Em swap, o BCB pode vender dolares "infinitamente", no a vista não. Logo, o medo de nao existir moeda para sair de um investimento no Brasil é menor no primeiro caso.
Não é exatamente a mesma coisa como voce está falando.
Não só errado como absurdo. O BCB não pode vender dólares indefinidamente via swap. Se pudesse, não existiria porque ter reservas.

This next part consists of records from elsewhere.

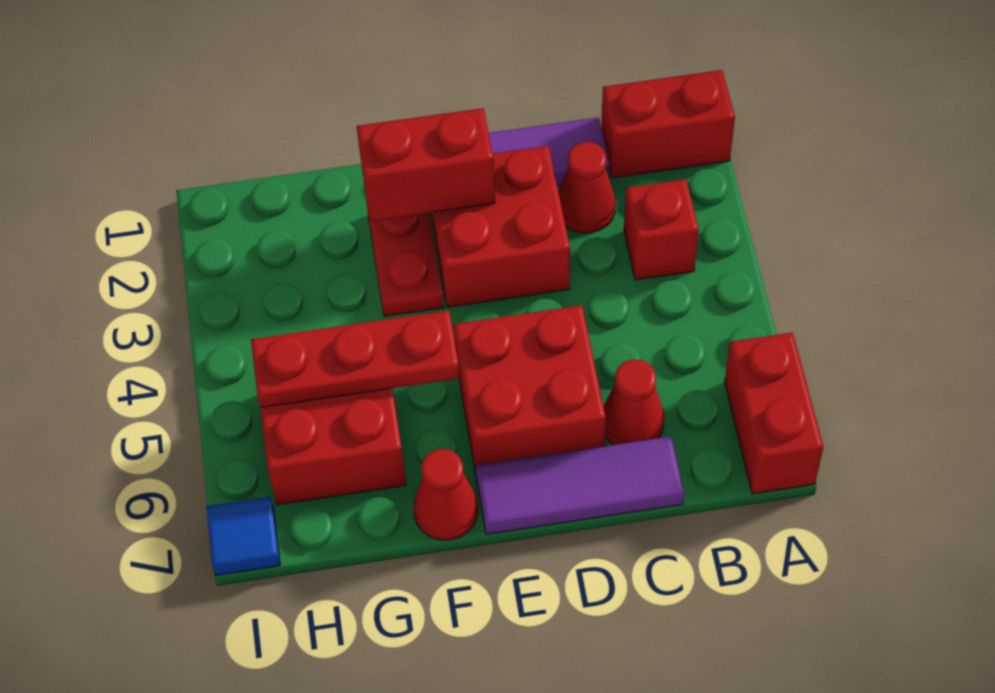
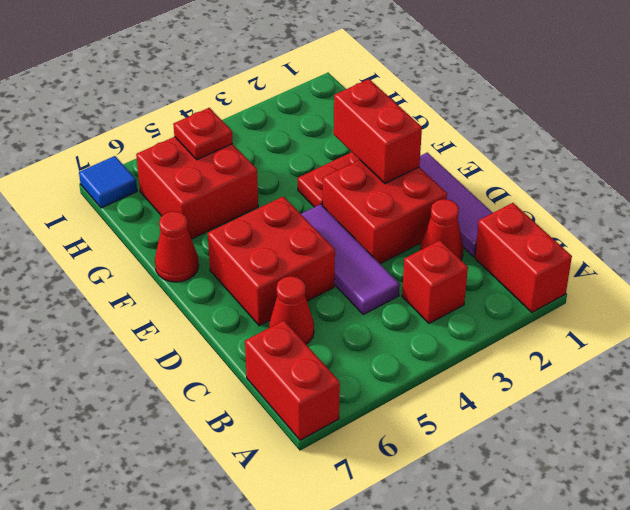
red 1x2 brick [725,332,823,494] -> red 1x2 brick turned to [245,321,340,440]
purple 1x3 tile [475,436,684,534] -> purple 1x3 tile moved to [301,204,400,314]
red 1x3 plate [251,310,460,408] -> red 1x1 plate [173,108,233,160]

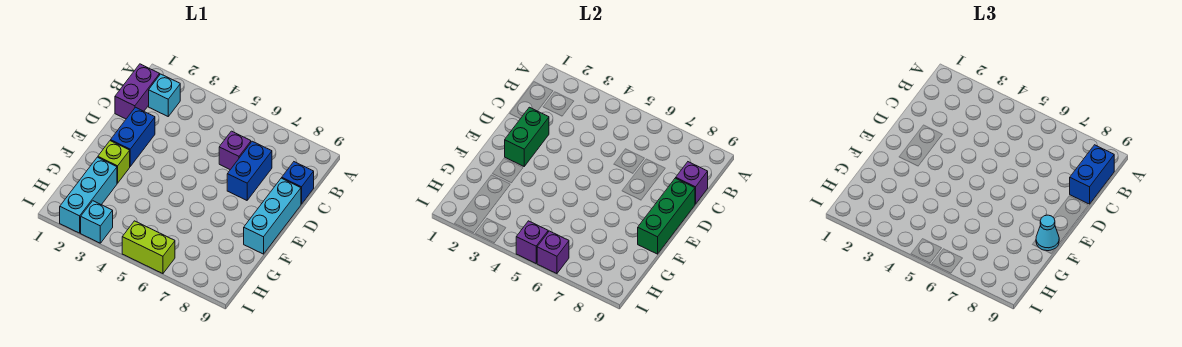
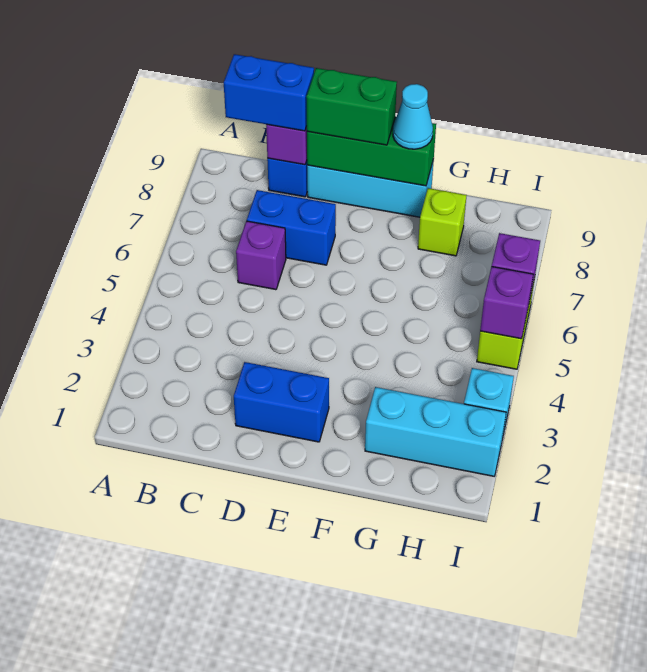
purple 1x2 brick [115,64,160,119] -> none
cyan 1x1 brick [149,74,180,116] -> none
green 1x2 brick [505,107,549,166] -> green 1x2 brick moved to [306,68,397,145]
lime 1x1 brick [98,141,130,183] -> lime 1x1 brick moved to [418,188,467,256]

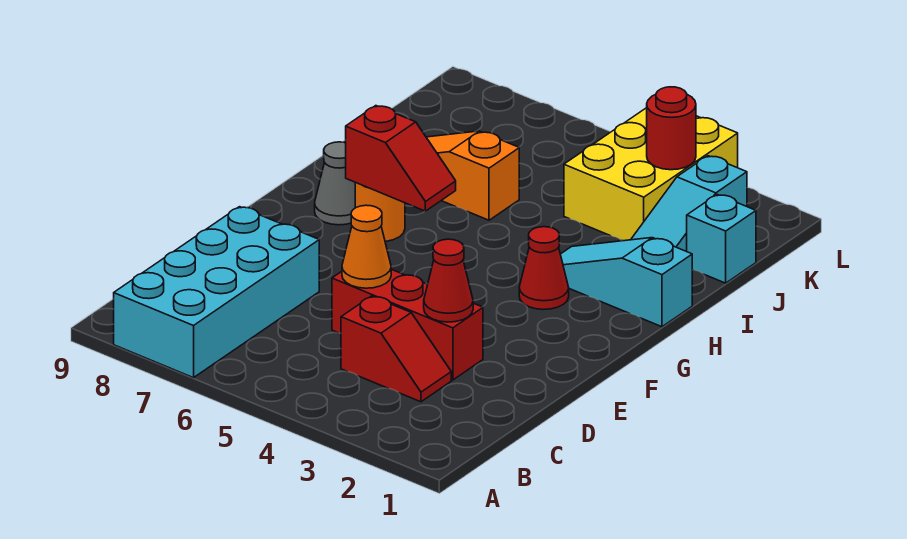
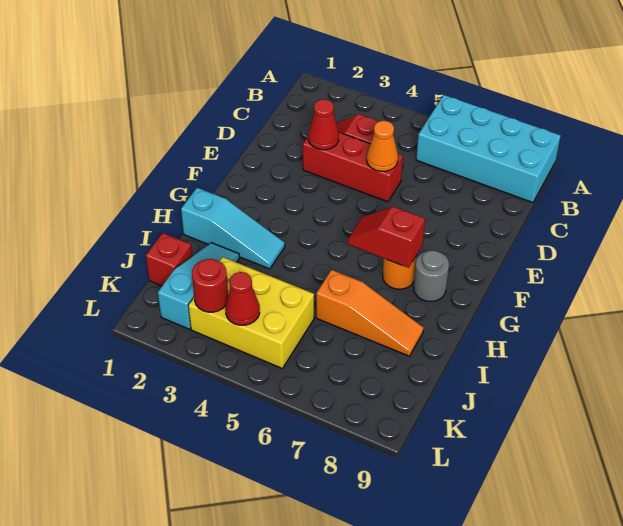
cyan 2x4 brick [114,207,319,378] -> cyan 2x4 brick turned to [416,95,561,203]
red 1x1 cone [519,227,569,310] -> red 1x1 cone moved to [225,272,260,325]
grey 1x1 cone [315,142,355,225] -> grey 1x1 round brick [414,251,449,301]
cyan 1x1 brick [687,195,756,283] -> red 1x1 brick [146,233,192,286]
yellow 2x3 brick [564,108,738,241] -> yellow 2x3 brick turned to [188,257,314,368]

O BCB não pode vender um dólar de swap a mais do que o tamanho de suas reservas, mas o limite que pode vender de swap deve ser bem menor que o estoque de suas reservas, pois uma posição vendida vultosa no mercado de swap causaria um ataque especulativo e redução ainda maior das reservas.
No swap o BC vai entregar em REAIS a diferença das taxas SE a ponta dele for a perdedora. Como ele tem a maquininha de dinheiro, a conclusão financeira é óbvia.
Marco Garcia esclareceu o problema dos Swaps(Valor de ontem).